**EXCERPT TO READ**

┏━━

Posted by: cg00n | June 20, 2014

The Living Sunlights

bad-sunburn

Sun and Skin Survival Special

‘Tis the sunshine season, although much of the Northern hemisphere may be in some doubt about this.  The summer solstice is upon us.  For many this is a time to frolic in the great outdoors in as near an au naturel state as the law permits.  For me it is a time to cover up and slap on the sunscreen.  For those of you with fair complexions, Nordic skin and especially red hair, mine might be a good example to follow.

Melanoma rates have been rising steadily for at least a decade  in the US, Canada, the UK,  and especially in Australia.  There appear to be two primary reasons for this.  The first is that the time we spend outdoors we wear fewer clothes than we used to.  If you look at pictures of people on holiday 100 years ago, almost all are wearing hats, the bathing suits leave everything to the imagination, parasols are not uncommon, and pale, white skin was considered a mark of high social standing.   The kids on the beach are wearing (more or less) street clothes and hats.

By 50 years ago a lot had changed.  Bathing suits were much more common and a good deal more revealing.  Hats and parasols were much less common, although the middle-aged and elderly still kept a lot of their skin under wraps.  In Europe, as post- World War II austerity wore off, a lot more people could afford to take vacations in France, Italy, or Spain where the summer sun beats down much more strongly than in Northern Europe.  In Canada the destinations tended to be The Caribbean, Florida, California, Mexico, Hawaii.

Reveling in the  outdoors with the sun on your skin was supposed to be good you.  Indeed, it is, up to a point (don’t get me started about the bugs, though) but there is a reason that those with a genetic history of living in the tropics tend to have darker skin than others.  Us gwai lo people have evolved to produce more vitamin D from less ultra-violet light, but this ability comes at a cost: our skin can be overwhelmed easily by the more intense sunshine at lower latitudes, and the damage can be very serious.

The second reason skin cancer is on the rise is that having a tan is now considered desirable, or even beautiful. The more of your skin you can bronze and the quicker you can do it, the better.  Not everyone can afford to spend all the time in sunny places to obtain a natural tan, which has led to the proliferation of tanning beds.  It turns out getting a tan this way is even worse than too much solar exposure and may even be addictive.  Figuring this out involved quite a lot of research, and there are clearly many people who dispute the results, or simply ignore them.

There is also a great deal of confusion over the use of sunscreen.  SPF values don’t apply to UVA, so they are not a very reliable guide to what products work best, and some people feel that the sunscreen ingredients are toxic (or at least highly suspicious) to the extent that one is better off not using them.  Sunscreen is quite safe and may be  a very good thing to do for your skin.

┗━━

**PROVIDED MATERIAL**
┏━━

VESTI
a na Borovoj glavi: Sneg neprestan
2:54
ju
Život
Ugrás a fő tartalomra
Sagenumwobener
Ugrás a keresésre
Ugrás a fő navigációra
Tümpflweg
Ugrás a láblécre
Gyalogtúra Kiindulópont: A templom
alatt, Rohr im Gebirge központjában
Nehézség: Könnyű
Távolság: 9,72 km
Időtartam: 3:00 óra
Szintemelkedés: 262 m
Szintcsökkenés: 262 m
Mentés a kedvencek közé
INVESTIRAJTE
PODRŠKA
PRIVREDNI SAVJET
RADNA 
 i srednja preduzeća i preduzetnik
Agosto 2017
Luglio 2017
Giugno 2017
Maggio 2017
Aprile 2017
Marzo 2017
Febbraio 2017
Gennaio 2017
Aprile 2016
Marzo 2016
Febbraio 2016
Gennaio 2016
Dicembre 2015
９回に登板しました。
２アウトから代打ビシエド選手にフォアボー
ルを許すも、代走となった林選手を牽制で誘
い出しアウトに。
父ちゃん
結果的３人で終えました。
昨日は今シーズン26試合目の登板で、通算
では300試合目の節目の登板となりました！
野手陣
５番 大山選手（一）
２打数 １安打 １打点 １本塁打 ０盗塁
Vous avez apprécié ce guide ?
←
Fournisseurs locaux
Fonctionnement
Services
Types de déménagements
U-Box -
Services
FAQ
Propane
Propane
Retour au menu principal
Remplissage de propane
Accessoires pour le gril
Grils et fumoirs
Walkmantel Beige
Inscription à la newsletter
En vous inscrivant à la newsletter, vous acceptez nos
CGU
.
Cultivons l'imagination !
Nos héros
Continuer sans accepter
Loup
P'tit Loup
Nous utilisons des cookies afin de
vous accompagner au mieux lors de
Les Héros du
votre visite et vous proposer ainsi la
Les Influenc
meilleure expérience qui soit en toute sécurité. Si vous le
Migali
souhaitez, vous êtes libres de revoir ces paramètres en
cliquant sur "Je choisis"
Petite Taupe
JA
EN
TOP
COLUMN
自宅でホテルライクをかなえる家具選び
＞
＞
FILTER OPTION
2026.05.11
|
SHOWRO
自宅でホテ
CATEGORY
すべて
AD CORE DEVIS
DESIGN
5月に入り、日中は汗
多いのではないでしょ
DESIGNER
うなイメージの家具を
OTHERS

┗━━

**USING THE INFORMATION**
1. Rewrite the paragraph beginning "By 50 years ago a lot had changed" from the post on sun and skin above as a bulleted list that keeps its main facts.
2. According to the post on sun and skin, to what kind of light do SPF values not apply?

**TASK-BY-TASK SOLUTIONS**
1.
- Bathing suits were much more common and more revealing than they had been.
- Hats and parasols were much less common, though middle-aged and elderly people still kept much of their skin covered.
- In Europe, as post-World War II austerity wore off, more people could afford vacations in France, Italy, or Spain, where the summer sun is much stronger than in Northern Europe.
- Canadians tended to travel to the Caribbean, Florida, California, Mexico, and Hawaii.

2. UVA